What’s ahead for food and nutrition in the coming years? I hope to see more movement toward an anti-inflammatory diet. This eating plan is not truly a “diet” but rather the nutritional component of a healthy lifestyle. It recommends more fresh fruits (mostly berries) and low Gl vegetables, whole grains, and foods rich in omega-3 fats such as salmon, walnuts, and ground flax and more low-fat animal protein, lower saturated and trans fats, as well as less foods made from refined flour and sugar. Eating this way can help prevent age-related diseases linked with chronic inflammation. I think the low-carb craze is passing. But know the difference between good carbs, which are digested slowly, and lower-quality choices that are digested rapidly, raise blood sugar, and may promote weight gain.

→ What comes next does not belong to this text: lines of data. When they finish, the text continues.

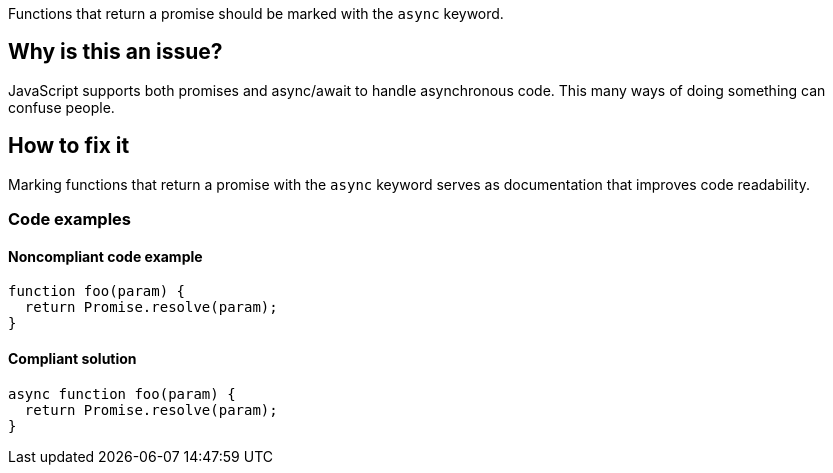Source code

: Functions that return a promise should be marked with the `async` keyword.

// If you want to factorize the description uncomment the following line and create the file.
//include::../description.adoc[]

== Why is this an issue?

JavaScript supports both promises and async/await to handle asynchronous code. This many ways of doing something can confuse people.

//=== What is the potential impact?

== How to fix it

Marking functions that return a promise with the `async` keyword serves as documentation that improves code readability.

//== How to fix it in FRAMEWORK NAME

=== Code examples

==== Noncompliant code example

[source,js,diff-id=1,diff-type=noncompliant]
----
function foo(param) {
  return Promise.resolve(param);
}
----

==== Compliant solution

[source,js,diff-id=1,diff-type=compliant]
----
async function foo(param) {
  return Promise.resolve(param);
}
----

//=== How does this work?

//=== Pitfalls

//=== Going the extra mile


//== Resources
//=== Documentation
//=== Articles & blog posts
//=== Conference presentations
//=== Standards
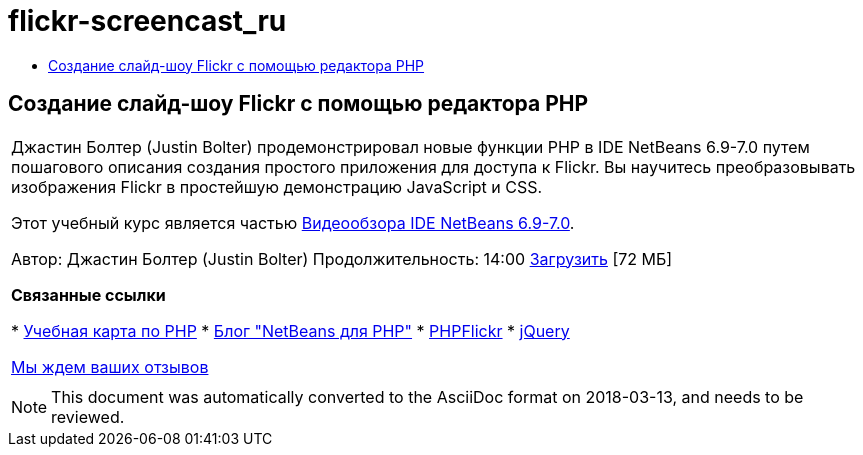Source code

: // 
//     Licensed to the Apache Software Foundation (ASF) under one
//     or more contributor license agreements.  See the NOTICE file
//     distributed with this work for additional information
//     regarding copyright ownership.  The ASF licenses this file
//     to you under the Apache License, Version 2.0 (the
//     "License"); you may not use this file except in compliance
//     with the License.  You may obtain a copy of the License at
// 
//       http://www.apache.org/licenses/LICENSE-2.0
// 
//     Unless required by applicable law or agreed to in writing,
//     software distributed under the License is distributed on an
//     "AS IS" BASIS, WITHOUT WARRANTIES OR CONDITIONS OF ANY
//     KIND, either express or implied.  See the License for the
//     specific language governing permissions and limitations
//     under the License.
//

= flickr-screencast_ru
:jbake-type: page
:jbake-tags: old-site, needs-review
:jbake-status: published
:keywords: Apache NetBeans  flickr-screencast_ru
:description: Apache NetBeans  flickr-screencast_ru
:toc: left
:toc-title:

== Создание слайд-шоу Flickr с помощью редактора PHP

|===
|Джастин Болтер (Justin Bolter) продемонстрировал новые функции PHP в IDE NetBeans 6.9-7.0 путем пошагового описания создания простого приложения для доступа к Flickr. Вы научитесь преобразовывать изображения Flickr в простейшую демонстрацию JavaScript и CSS.

Этот учебный курс является частью link:../intro-screencasts.html[Видеообзора IDE NetBeans 6.9-7.0].

Автор: Джастин Болтер (Justin Bolter)
Продолжительность: 14:00
link:http://bits.netbeans.org/media/NB65-flickrPHP-Screencast.flv[Загрузить] [72 МБ]


*Связанные ссылки*

* link:https://netbeans.org/kb/trails/php.html[Учебная карта по PHP]
* link:http://blogs.sun.com/netbeansphp/[Блог "NetBeans для PHP"]
* link:http://phpflickr.com/[PHPFlickr]
* link:http://jquery.com/[jQuery]

link:/about/contact_form.html?to=3&subject=Feedback:%20PHP+Flickr%20in%20NB6.5%20screencast[Мы ждем ваших отзывов]
 |   
|===

NOTE: This document was automatically converted to the AsciiDoc format on 2018-03-13, and needs to be reviewed.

For this year, I’ll spotlight six foods to eat more often:
Berries. These small, colorful fruits are loaded with antioxidants that may help protect against cancer and oxidative damage to the eyes, brain, heart, and joints. Berries are easy on calories and brimming with fiber and phytonutrients, and they won’t cause spikes in blood sugar, either. Among them, blueberries top the antioxidant charts thanks to their powerful pigments. I prefer organic varieties.
Black cod. Increasingly available in this country, black cod might also be called butter-fish or sablefish in restaurants and fish markets. Its velvety and mild-flavored flesh is treasured in Japan. With more omega-3 fats than salmon, black cod is a good food for your heart and has low levels of mercury and PCB contaminants. Smoked sable sold at Jewish or Russian delis is black cod, a fish that can also be broiled, steamed, or grilled in miso (soybean paste). Choose black-cod products from Alaska, where it’s a sustainable resource.
Buckwheat: While considered a whole grain, buckwheat is a relative of rhubarb and contains no wheat. A slowly digested carbohydrate that’s filled with fiber, buckwheat has an earthy taste. People with wheat allergies or celiac disease can eat buckwheat grits, groats, and kernels (known as kasha) because they lack gluten. (But products made with buckwheat flour including breads and Japanese soba noodles may also contain wheat flour unless they’re labeled gluten free.)
Sweet potatoes: Let these Thanksgiving favorites grace your table year-round. These yellow- and orange-fleshed vegetables earn praise as excellent sources of vitamins A ( carotenoids that preserve eye health) and C, and for their fiber if you eat the skin. A baked one has about 100 calories. Okinawans enjoy purple-fleshed sweet potatoes.
Turmeric: The color and flavor of curries and American mustard come from this yellow-orange spice that’s a staple in Indian and Asian cooking. Turmeric is being intensely studied for its anti-inflammatory and cancer-protective effects. With evidence growing for the health benefits of curcumin, turmeric’s medically active ingredient, I suggest spicing up your cooking with it now. This spring, make turmeric tea—a refreshing, unsweetened instant beverage commonly served cold in Okinawa.
Walnuts. These plant-based powerhouses of alpha-linolenic acid (an omega-3 fatty acid) and vitamin E can also supply a sweet and crunchy source of protein and fiber.
Whether you snack on a handful, mix into salads and main dishes, or chop them into baked goods, walnuts are versatile and rank as one of the most popular nuts in the world.